Motherboard: ASUS P7P55D-E Pro
I knew I needed an 1136 form-factor motherboard, and two kept coming up time after time: The Gigabyte GA-P55A-UD4P and the ASUS P7P55D-E Pro. The main differences between the two boards is how they handle SATA3 and USB 3.0. The Gigabyte utilizes one of the PCIe 16x paths in order to power the controller, while ASUS created their own extra controller that allowed these two technologies to not have to steal from the rest of the board. When two PCIe 8x graphics cards are used in SLI/Crossfire on the Gigabyte board, SATA3 and USB 3.0 devices get rate-limited back to their version 2 counterparts because that extra path is no longer available. The ASUS does not have this problem. Now, I wasn't sure if I was going to run a single graphics card for now or if I'd go on and splurge for Crossfire, but in the future Crossfire was certainly the plan. Losing the new technologies for the sake of Crossfire was not high on my list so, even though the Gigabyte board is slightly cheaper, the ASUS won in the end.
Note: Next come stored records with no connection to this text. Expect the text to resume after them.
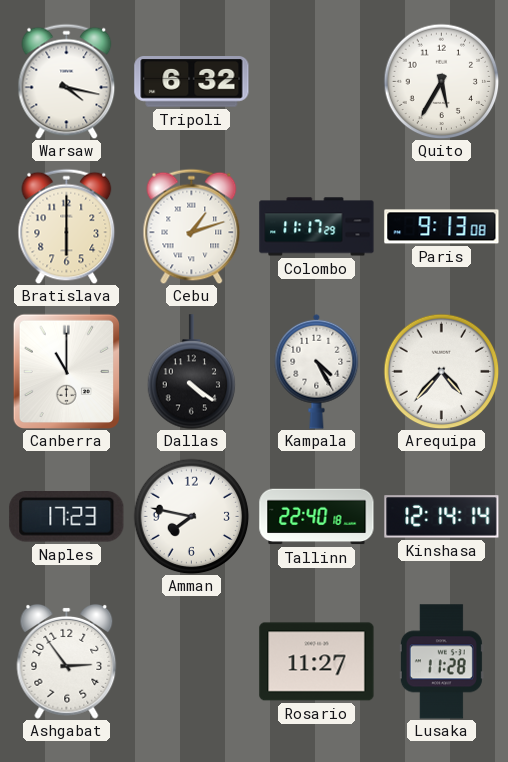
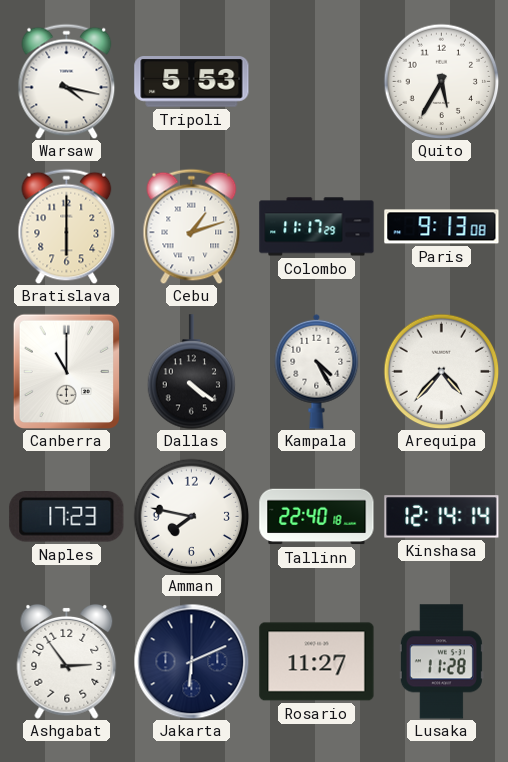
Tripoli: 6:32 -> 5:53
Jakarta: none -> 6:11
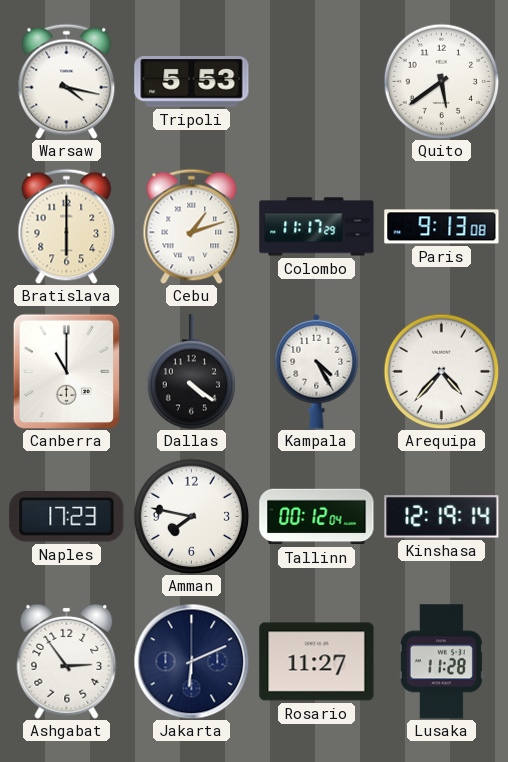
Quito: 5:35 -> 5:39
Tallinn: 22:40 -> 00:12
Kinshasa: 12:14 -> 12:19
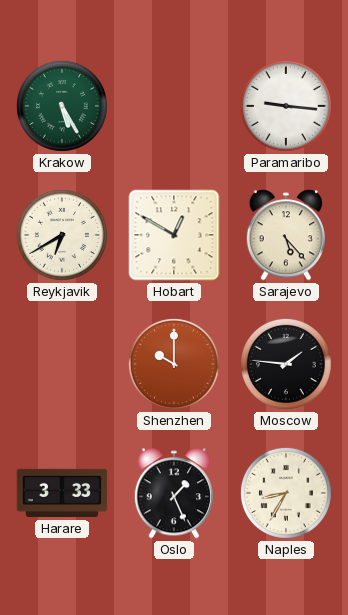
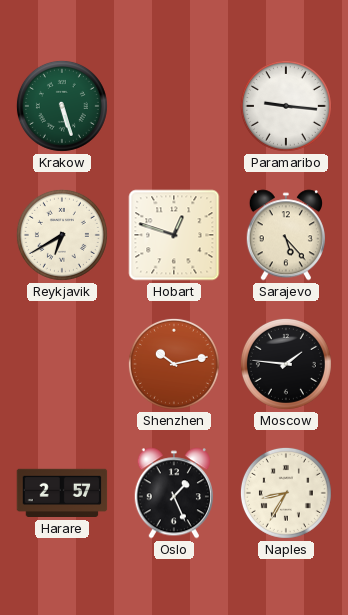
Krakow: 5:25 -> 5:27
Hobart: 12:50 -> 12:48
Shenzhen: 10:00 -> 10:13
Harare: 3:33 -> 2:57
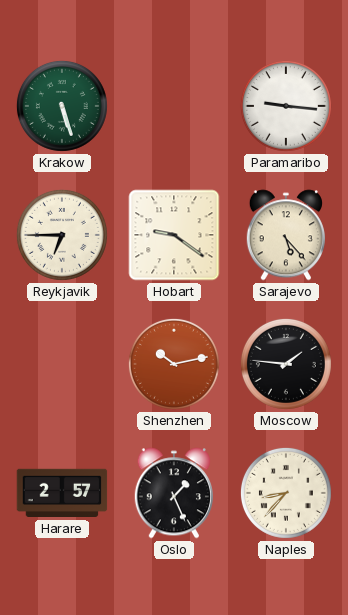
Reykjavik: 6:40 -> 6:45
Hobart: 12:48 -> 9:21
Naples: 8:35 -> 8:37
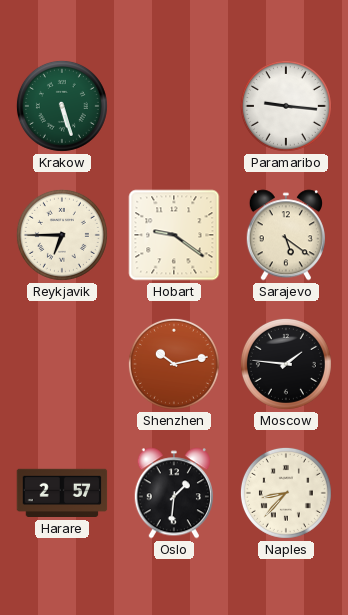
Sarajevo: 5:23 -> 5:21
Oslo: 1:26 -> 1:31
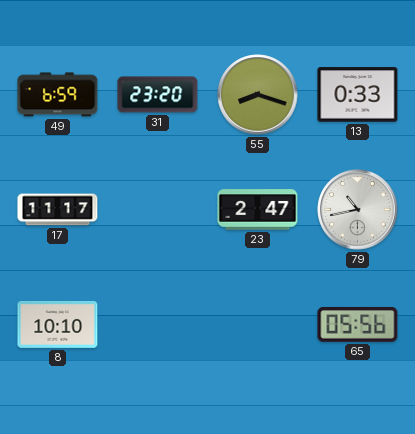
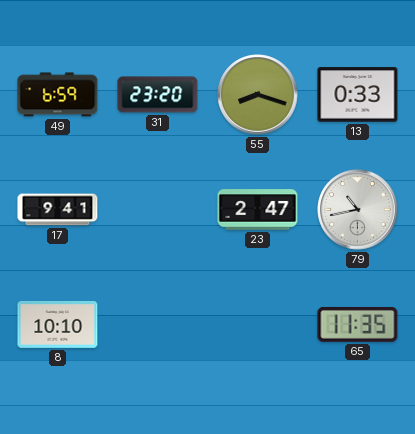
17: 11:17 -> 9:41
65: 05:56 -> 11:35
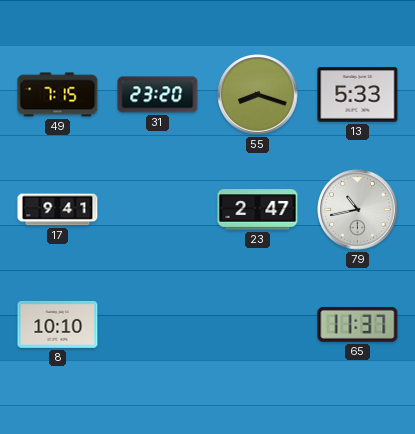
49: 6:59 -> 7:15
13: 0:33 -> 5:33
65: 11:35 -> 11:37
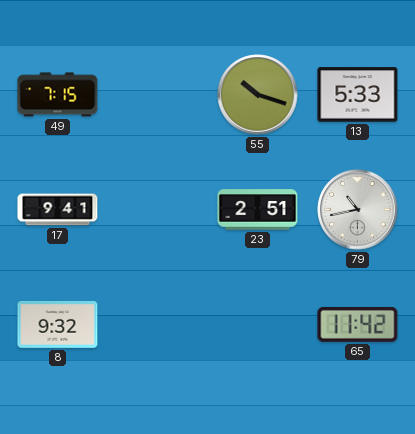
31: 23:20 -> none
55: 8:18 -> 10:18
23: 2:47 -> 2:51
8: 10:10 -> 9:32
65: 11:37 -> 11:42
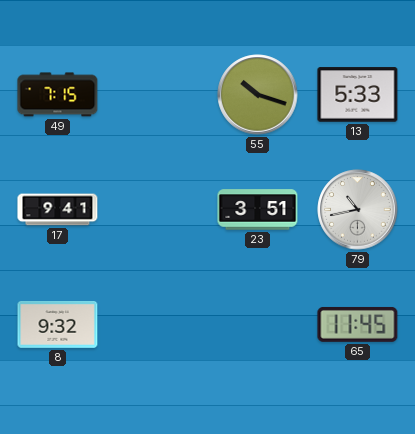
23: 2:51 -> 3:51
65: 11:42 -> 11:45
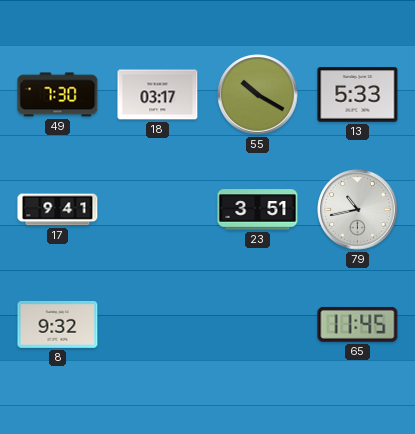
49: 7:15 -> 7:30
18: none -> 03:17
55: 10:18 -> 10:20
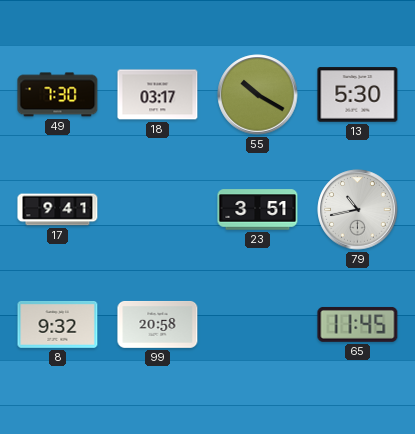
13: 5:33 -> 5:30
99: none -> 20:58
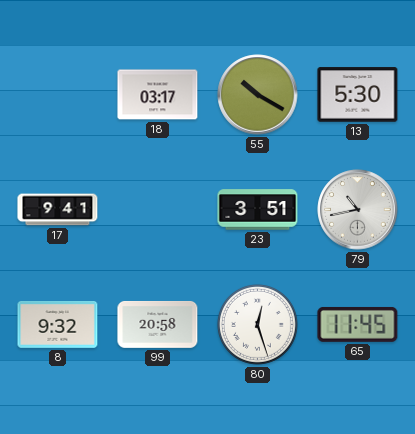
49: 7:30 -> none
80: none -> 12:27
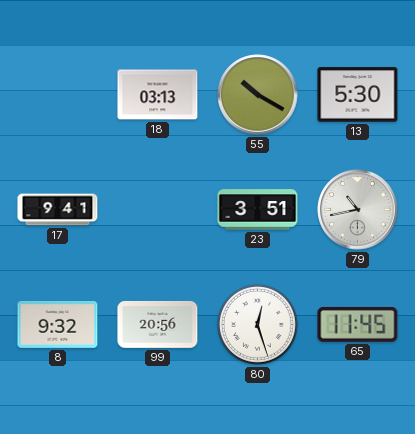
18: 03:17 -> 03:13
99: 20:58 -> 20:56
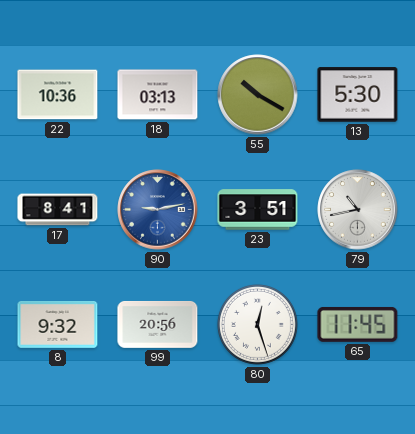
22: none -> 10:36
17: 9:41 -> 8:41
90: none -> 9:13
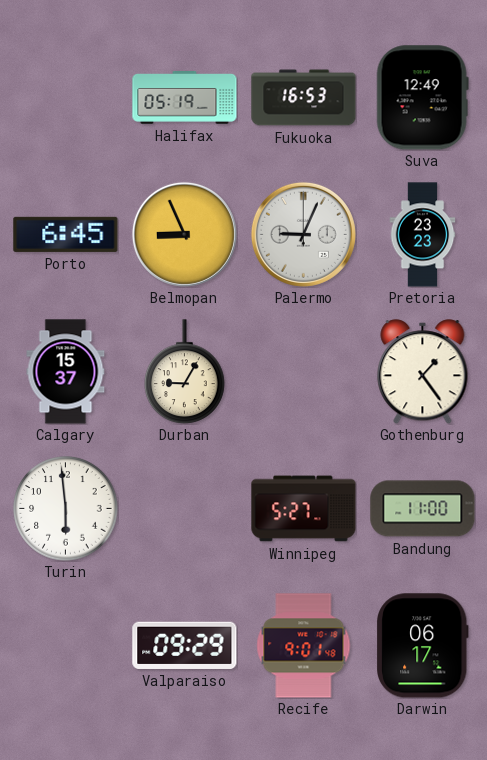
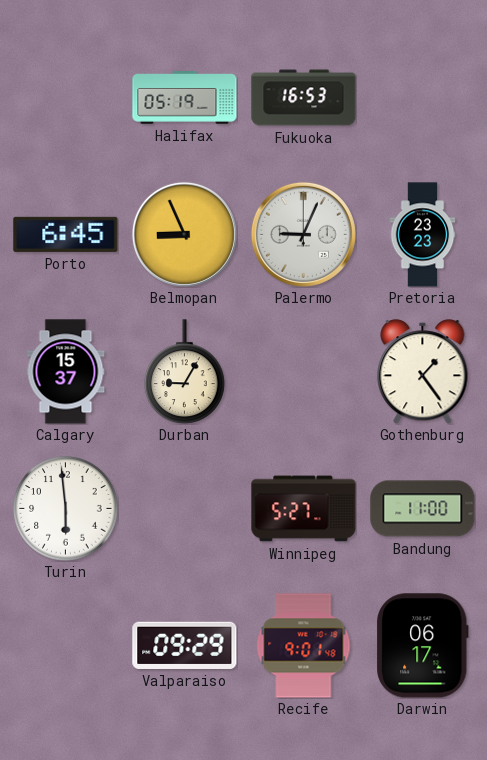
Suva: 12:49 -> none
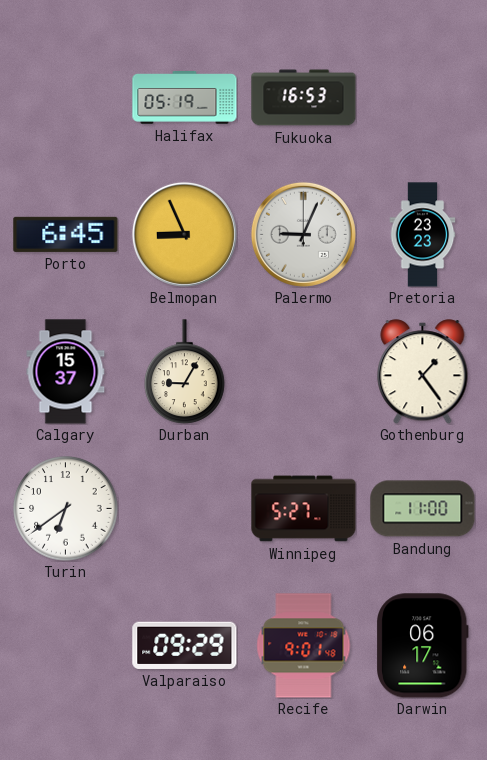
Turin: 5:59 -> 6:39
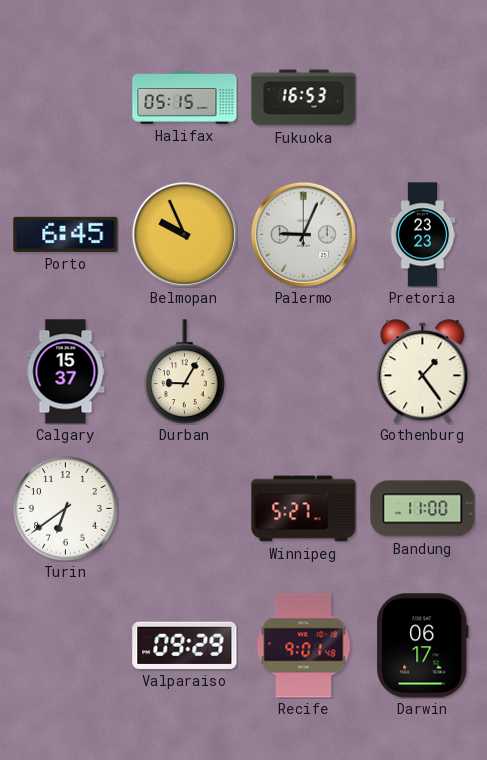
Halifax: 05:19 -> 05:15
Belmopan: 8:56 -> 9:56
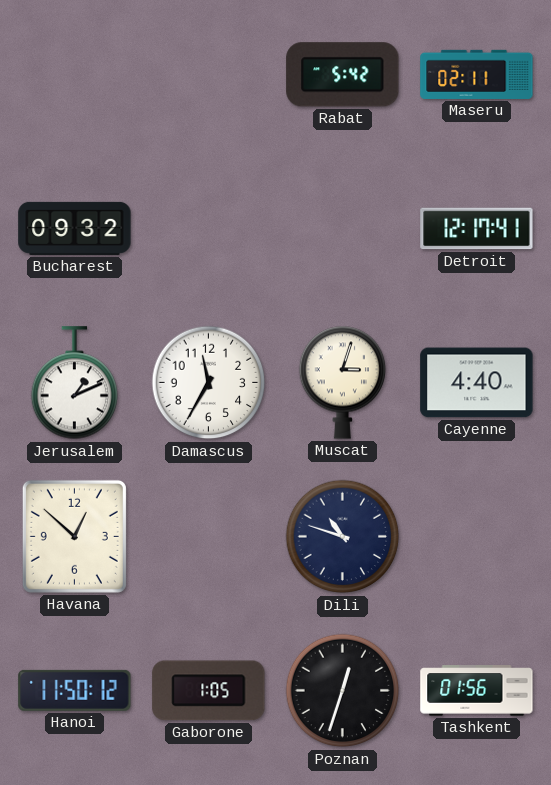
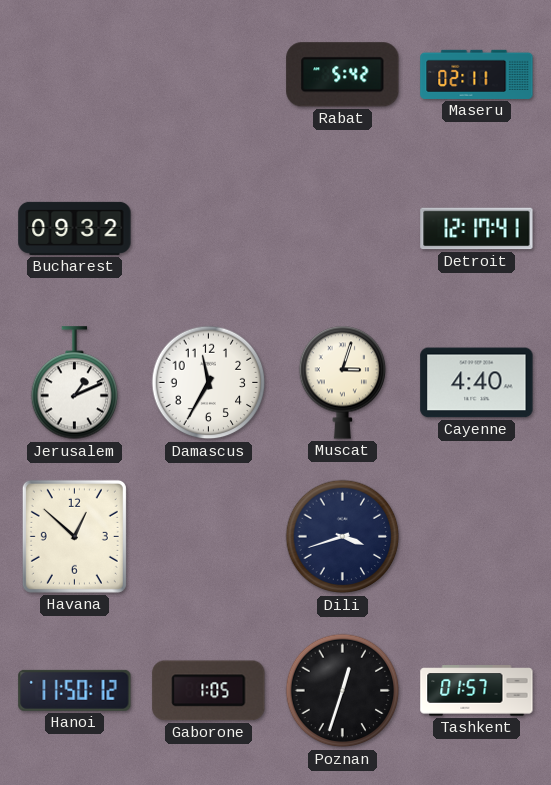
Dili: 10:48 -> 3:42
Tashkent: 01:56 -> 01:57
Memory: G.Skill ECO Series 2x2GB DDR3 1600
The i7 860 can only really handle up to DDR3 1333 out of the box. However, with my hope to play with overclocking, DDR3 1600 open up the possibility for some better speeds. G.Skill's ECO line seems to be the latest craze in memory, and it's no surprise: rather than the industry standard of 1.65v, the ECO series boasts 1.35v with some fairly tight timings. My biggest concern was whether or not the ASUS motherboard could manage to lower its voltages that low, and reviews stated it could. Even better is that there is an XMP profile built onto this memory so loading the timings and voltage in my BIOS couldn't have been easier. My hope now is that two years down the road when I can upgrade a sister pair will be available so I can utilize all four channels on my motherboard.
Graphics: HIS ATI Radeon HD 5850 1GB
I spent hours trying to decide on a graphics card. I read multiple reviews, checked many comparisons on well-known sites, and still the debate continued. I finally decided to get the best single card I could for my budget with the plan to upgrade in two years by obtaining a second one and setting up Crossfire. At ~$290, the above was what I finally settled on. Another contender was the 4750, but with the smaller voltage drain and DX11 compatibility out-of-the-box, the 5850 won in the end.
Hard Drive: Western Digital Caviar 500GB 7200RPM SATA 3.0Gb/s
This one really didn't have much contest. I've always been a fan of Western Digital's Caviar line of drives. They've served me well for years and I am most certainly a happy repeat customer. 500GB should last me for a good long while and while 7200RPM is nothing spectacular, it works for what I need. In the future I might grab one of those new SATA3 6.0Gb/s drives with 10TB of data or whatever, but the cost of either of those is more than I'm willing to shell out at this time.
Optical Drive: Sony Optiarc DVD/CD Rewritable
I paid an extra dollar for the Sony brand and 2x more read speeds on CDs and DVDs. I rarely burn media, so I'm not really picky as far as my optical drive so long as it doesn't grind or click. This one runs quite nicely.
I'll be back later with the rest of my components.